What to work on: Print exactly the line with "at (250, 741)." and every line after it, through the final line of the material below.
|---|
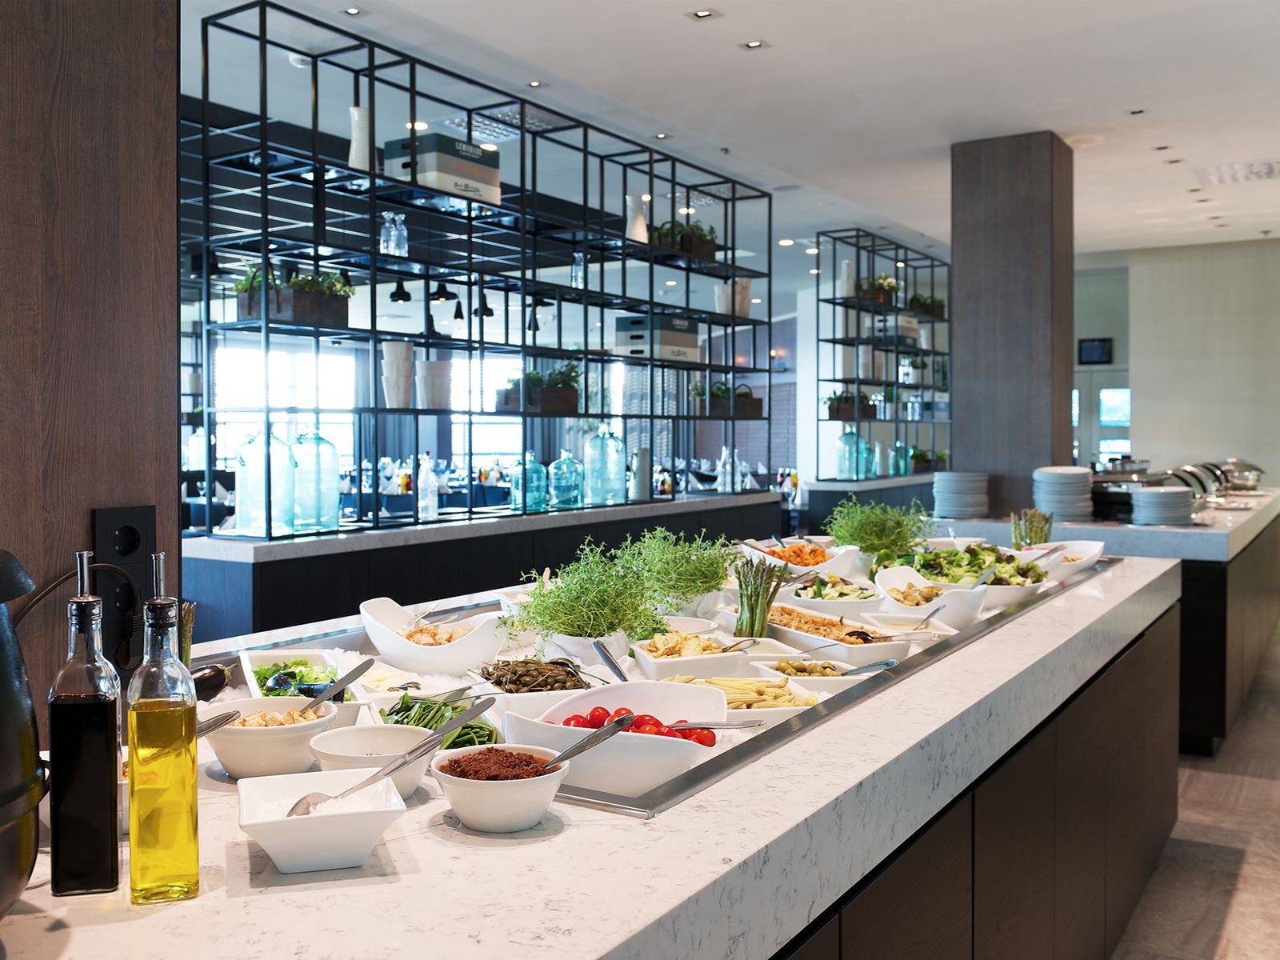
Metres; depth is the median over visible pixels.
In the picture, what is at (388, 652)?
white bowl
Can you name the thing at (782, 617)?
dish
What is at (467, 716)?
serving spoon
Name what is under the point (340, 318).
planter box
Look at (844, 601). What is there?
salad bowl
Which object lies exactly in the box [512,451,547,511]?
glass bottle
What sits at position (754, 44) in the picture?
ceiling light
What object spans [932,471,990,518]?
plate stack
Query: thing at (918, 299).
potted plant
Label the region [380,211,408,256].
glass bottle
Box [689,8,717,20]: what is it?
ceiling light
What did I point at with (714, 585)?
potted herb
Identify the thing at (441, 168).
cardboard box
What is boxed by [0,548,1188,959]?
buffet counter
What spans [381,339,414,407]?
cup stack
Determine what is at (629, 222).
white vase
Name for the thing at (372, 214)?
metal shelf
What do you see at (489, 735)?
green beans
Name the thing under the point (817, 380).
shelving unit
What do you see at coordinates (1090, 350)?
wall screen
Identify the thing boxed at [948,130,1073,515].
column
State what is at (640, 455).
jug
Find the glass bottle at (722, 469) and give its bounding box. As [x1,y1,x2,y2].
[716,445,738,492]
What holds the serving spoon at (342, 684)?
in the white bowl at (250, 741)
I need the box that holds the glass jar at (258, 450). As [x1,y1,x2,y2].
[234,425,292,534]
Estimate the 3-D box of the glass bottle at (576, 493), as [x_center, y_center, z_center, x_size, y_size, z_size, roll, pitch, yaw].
[-0.412,0.004,6.027,0.186,0.325,0.188,1,2,33]
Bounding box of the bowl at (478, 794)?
[430,743,568,831]
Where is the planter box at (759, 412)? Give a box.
[691,381,764,418]
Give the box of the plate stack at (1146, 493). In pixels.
[1129,484,1195,525]
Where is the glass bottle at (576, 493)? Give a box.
[548,449,583,508]
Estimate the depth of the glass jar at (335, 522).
4.36 m
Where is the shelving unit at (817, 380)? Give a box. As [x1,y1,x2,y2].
[813,232,950,478]
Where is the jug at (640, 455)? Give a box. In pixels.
[629,446,651,500]
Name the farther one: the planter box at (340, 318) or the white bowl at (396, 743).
the planter box at (340, 318)
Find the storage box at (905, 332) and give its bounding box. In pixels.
[875,312,919,343]
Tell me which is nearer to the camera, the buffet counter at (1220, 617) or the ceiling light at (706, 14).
the ceiling light at (706, 14)
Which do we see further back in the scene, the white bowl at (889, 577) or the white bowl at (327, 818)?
the white bowl at (889, 577)
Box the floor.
[1112,619,1279,959]
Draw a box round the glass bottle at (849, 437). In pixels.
[835,428,863,479]
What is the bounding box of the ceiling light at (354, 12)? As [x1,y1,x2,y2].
[342,5,363,16]
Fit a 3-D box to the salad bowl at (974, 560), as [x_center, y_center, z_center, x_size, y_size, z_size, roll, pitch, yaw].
[1.030,0.294,3.318,0.369,0.176,0.428,0,1,-11]
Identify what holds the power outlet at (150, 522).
attached to the wood panel wall at (146, 482)
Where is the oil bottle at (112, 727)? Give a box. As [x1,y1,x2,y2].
[48,552,122,898]
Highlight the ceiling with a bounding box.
[192,0,1279,267]
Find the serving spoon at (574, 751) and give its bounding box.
[535,712,636,771]
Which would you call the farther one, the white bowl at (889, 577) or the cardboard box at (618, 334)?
the cardboard box at (618, 334)
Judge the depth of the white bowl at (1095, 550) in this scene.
3.64 m
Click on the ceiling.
(1082, 119)
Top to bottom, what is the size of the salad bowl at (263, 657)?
0.085 m
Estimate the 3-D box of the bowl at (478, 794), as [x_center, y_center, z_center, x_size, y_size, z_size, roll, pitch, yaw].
[-0.176,0.387,1.340,0.167,0.076,0.167,1,2,33]
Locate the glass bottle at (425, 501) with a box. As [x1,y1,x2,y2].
[416,453,439,518]
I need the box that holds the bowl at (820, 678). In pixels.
[752,655,875,694]
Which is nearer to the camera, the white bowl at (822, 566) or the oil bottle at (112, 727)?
the oil bottle at (112, 727)
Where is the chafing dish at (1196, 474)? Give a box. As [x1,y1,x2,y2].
[1167,462,1225,498]
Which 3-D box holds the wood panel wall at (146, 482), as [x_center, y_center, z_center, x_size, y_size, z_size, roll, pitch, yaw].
[-1.517,-0.234,0.555,0.250,3.038,2.774,1,2,33]
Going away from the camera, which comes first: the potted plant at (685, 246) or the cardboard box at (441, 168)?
the cardboard box at (441, 168)
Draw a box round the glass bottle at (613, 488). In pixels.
[584,426,624,505]
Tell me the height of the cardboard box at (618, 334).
0.257 m
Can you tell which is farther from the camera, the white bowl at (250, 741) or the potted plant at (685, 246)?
the potted plant at (685, 246)
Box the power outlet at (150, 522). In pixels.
[90,504,155,678]
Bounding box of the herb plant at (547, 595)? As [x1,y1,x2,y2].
[508,537,663,657]
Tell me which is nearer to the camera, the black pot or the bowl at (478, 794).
the black pot
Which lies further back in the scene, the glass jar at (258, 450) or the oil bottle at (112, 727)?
the glass jar at (258, 450)
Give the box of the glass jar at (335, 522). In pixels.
[289,429,341,531]
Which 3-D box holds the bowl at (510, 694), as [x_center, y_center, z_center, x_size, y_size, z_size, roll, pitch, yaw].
[-0.206,0.397,2.073,0.260,0.096,0.302,-1,2,-24]
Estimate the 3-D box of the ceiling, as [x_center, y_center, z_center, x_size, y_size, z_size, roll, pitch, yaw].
[0.588,-1.980,5.563,9.211,0.122,13.721,1,2,33]
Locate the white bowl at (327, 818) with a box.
[236,768,410,872]
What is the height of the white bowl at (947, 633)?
0.069 m
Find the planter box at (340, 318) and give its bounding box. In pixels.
[235,266,354,328]
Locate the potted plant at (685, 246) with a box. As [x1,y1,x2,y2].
[651,219,718,261]
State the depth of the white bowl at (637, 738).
1.56 m
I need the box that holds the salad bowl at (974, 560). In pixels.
[909,542,1046,602]
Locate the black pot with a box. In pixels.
[0,550,46,917]
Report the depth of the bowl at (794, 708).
2.08 m
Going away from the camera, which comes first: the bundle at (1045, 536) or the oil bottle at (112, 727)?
the oil bottle at (112, 727)
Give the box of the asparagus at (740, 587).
[734,552,786,638]
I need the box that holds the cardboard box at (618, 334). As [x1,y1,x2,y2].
[611,314,700,361]
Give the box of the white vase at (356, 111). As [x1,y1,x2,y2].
[347,105,372,170]
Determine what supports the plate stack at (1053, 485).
on the buffet counter at (1220, 617)
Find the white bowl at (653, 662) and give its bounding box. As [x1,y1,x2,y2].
[631,630,752,682]
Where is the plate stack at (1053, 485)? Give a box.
[1031,466,1093,522]
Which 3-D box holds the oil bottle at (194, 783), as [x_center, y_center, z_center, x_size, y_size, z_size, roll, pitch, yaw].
[-0.478,0.248,1.074,0.066,0.346,0.069,0,2,-13]
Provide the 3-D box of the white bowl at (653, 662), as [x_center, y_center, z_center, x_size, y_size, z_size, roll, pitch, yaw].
[0.106,0.390,2.340,0.237,0.089,0.268,0,2,-13]
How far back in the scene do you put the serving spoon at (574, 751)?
1.40 m
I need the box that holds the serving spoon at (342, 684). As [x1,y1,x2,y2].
[297,657,376,713]
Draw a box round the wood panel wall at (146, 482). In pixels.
[0,0,186,733]
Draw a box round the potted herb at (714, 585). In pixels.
[619,524,738,613]
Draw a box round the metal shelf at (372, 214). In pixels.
[189,2,779,536]
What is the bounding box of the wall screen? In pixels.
[1077,337,1113,364]
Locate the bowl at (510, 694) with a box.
[465,656,596,712]
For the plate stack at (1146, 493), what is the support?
on the buffet counter at (1220, 617)
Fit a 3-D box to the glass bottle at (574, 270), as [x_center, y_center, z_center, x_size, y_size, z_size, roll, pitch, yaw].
[-0.336,-1.124,5.856,0.099,0.231,0.099,1,2,33]
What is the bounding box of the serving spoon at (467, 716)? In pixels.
[287,692,502,817]
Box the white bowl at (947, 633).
[862,611,957,642]
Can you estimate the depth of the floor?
3.71 m
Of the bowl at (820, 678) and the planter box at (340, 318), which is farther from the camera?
the planter box at (340, 318)
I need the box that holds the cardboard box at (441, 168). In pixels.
[383,132,500,204]
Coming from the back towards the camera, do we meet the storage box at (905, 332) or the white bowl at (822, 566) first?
the storage box at (905, 332)
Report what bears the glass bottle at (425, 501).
on the back counter at (258, 566)
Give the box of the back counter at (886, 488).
[804,474,933,539]
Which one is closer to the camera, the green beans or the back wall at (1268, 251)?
the green beans
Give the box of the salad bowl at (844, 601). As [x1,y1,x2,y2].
[788,572,880,610]
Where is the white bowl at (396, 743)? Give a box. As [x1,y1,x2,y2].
[307,722,436,795]
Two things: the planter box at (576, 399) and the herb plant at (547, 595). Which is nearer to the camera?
the herb plant at (547, 595)
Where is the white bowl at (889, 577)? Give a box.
[872,564,987,628]
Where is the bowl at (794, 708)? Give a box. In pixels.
[666,672,825,725]
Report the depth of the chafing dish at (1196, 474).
6.69 m
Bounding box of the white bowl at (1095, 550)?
[1019,538,1105,580]
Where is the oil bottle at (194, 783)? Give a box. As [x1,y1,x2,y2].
[126,551,199,906]
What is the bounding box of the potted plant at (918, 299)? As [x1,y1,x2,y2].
[907,293,946,318]
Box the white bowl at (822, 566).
[740,536,860,578]
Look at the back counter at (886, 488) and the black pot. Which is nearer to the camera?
the black pot
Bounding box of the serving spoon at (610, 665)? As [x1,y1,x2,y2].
[590,638,629,682]
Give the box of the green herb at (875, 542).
[826,496,931,564]
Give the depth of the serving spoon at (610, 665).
2.01 m
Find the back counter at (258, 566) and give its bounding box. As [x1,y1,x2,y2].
[183,488,779,639]
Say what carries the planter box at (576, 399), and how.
on the metal shelf at (372, 214)
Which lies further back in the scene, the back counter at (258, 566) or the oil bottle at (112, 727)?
the back counter at (258, 566)
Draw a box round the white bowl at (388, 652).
[359,596,507,675]
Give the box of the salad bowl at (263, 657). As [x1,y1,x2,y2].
[239,648,356,702]
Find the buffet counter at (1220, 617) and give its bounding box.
[936,490,1279,752]
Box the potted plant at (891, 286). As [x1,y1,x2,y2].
[856,275,899,304]
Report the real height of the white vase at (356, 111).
0.292 m
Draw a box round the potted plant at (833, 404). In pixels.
[826,388,877,418]
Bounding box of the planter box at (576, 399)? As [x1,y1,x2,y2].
[496,363,580,414]
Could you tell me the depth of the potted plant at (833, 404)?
8.83 m
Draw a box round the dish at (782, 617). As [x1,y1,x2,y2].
[762,600,913,660]
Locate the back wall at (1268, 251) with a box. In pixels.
[1069,236,1279,488]
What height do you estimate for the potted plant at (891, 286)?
0.276 m
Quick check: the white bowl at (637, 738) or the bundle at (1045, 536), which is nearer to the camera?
the white bowl at (637, 738)
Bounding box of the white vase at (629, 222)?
[624,192,648,242]
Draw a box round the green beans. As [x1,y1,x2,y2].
[385,692,501,748]
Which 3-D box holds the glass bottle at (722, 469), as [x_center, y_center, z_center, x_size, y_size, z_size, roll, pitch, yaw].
[0.584,-0.046,7.174,0.117,0.333,0.118,0,2,19]
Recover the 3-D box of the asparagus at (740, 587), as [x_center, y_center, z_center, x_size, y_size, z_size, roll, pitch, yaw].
[0.290,0.296,2.609,0.138,0.226,0.145,0,1,10]
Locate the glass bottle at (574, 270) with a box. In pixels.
[569,251,586,288]
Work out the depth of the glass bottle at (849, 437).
8.78 m
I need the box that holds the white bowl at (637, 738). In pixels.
[503,681,727,795]
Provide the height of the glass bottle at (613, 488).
0.457 m
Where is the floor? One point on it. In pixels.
(1241, 902)
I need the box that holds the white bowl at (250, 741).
[204,696,339,777]
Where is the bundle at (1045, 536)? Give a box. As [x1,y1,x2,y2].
[1011,508,1053,549]
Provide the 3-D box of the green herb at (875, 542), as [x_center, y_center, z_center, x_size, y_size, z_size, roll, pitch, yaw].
[0.808,0.198,3.613,0.380,0.284,0.389,1,2,33]
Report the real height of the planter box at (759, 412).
0.247 m
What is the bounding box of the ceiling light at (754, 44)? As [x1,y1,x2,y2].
[740,38,767,50]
|---|
Result of the task:
I need the box that holds the white bowl at (250, 741).
[204,696,339,777]
Where is the bundle at (1045, 536)? Give a box. As [x1,y1,x2,y2].
[1011,508,1053,549]
Provide the 3-D box of the green herb at (875, 542), as [x_center, y_center, z_center, x_size, y_size, z_size, roll, pitch, yaw].
[0.808,0.198,3.613,0.380,0.284,0.389,1,2,33]
Report the real height of the planter box at (759, 412).
0.247 m
What is the bounding box of the ceiling light at (754, 44)? As [x1,y1,x2,y2].
[740,38,767,50]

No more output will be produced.